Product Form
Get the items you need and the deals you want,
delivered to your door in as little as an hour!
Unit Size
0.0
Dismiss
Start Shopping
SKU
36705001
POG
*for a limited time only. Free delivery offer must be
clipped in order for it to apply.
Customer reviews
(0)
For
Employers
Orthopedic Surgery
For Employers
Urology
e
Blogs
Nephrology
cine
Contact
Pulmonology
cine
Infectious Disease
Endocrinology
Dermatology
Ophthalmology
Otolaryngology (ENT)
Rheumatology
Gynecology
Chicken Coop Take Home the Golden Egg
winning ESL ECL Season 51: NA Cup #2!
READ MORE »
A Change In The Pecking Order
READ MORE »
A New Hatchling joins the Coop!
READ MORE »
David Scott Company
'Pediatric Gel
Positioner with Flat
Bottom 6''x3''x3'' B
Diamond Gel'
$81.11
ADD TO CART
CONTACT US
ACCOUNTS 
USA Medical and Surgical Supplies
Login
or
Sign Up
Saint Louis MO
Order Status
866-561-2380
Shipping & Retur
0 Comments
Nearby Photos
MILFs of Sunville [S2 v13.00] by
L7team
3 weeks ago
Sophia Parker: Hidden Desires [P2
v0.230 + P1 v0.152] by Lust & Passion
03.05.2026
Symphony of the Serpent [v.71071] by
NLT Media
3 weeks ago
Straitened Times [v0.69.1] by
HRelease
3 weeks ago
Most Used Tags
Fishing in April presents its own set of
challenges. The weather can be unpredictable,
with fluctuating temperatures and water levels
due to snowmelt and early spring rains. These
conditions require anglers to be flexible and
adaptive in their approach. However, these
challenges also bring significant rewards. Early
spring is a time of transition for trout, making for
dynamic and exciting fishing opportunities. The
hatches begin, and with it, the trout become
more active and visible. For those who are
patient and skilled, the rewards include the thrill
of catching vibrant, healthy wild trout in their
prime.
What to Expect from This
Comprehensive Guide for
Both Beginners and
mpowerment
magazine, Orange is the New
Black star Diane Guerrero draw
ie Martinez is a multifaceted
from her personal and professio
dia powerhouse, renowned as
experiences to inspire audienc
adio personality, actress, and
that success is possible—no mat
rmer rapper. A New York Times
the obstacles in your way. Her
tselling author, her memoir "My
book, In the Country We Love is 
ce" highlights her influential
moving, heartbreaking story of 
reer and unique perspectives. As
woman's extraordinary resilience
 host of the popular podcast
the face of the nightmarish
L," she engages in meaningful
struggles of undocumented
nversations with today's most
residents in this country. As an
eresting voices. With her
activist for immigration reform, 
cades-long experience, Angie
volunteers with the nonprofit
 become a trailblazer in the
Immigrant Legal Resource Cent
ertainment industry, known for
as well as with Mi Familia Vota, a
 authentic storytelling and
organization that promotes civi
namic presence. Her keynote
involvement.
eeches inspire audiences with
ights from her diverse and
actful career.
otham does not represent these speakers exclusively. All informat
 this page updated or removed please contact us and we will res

───

**WHAT TO PRODUCE**
The line with "eeches inspire audiences with" through the last line of the entries above: output exactly those lines and nothing else.

**EXERCISE RESULT**
eeches inspire audiences with
ights from her diverse and
actful career.
otham does not represent these speakers exclusively. All informat
 this page updated or removed please contact us and we will res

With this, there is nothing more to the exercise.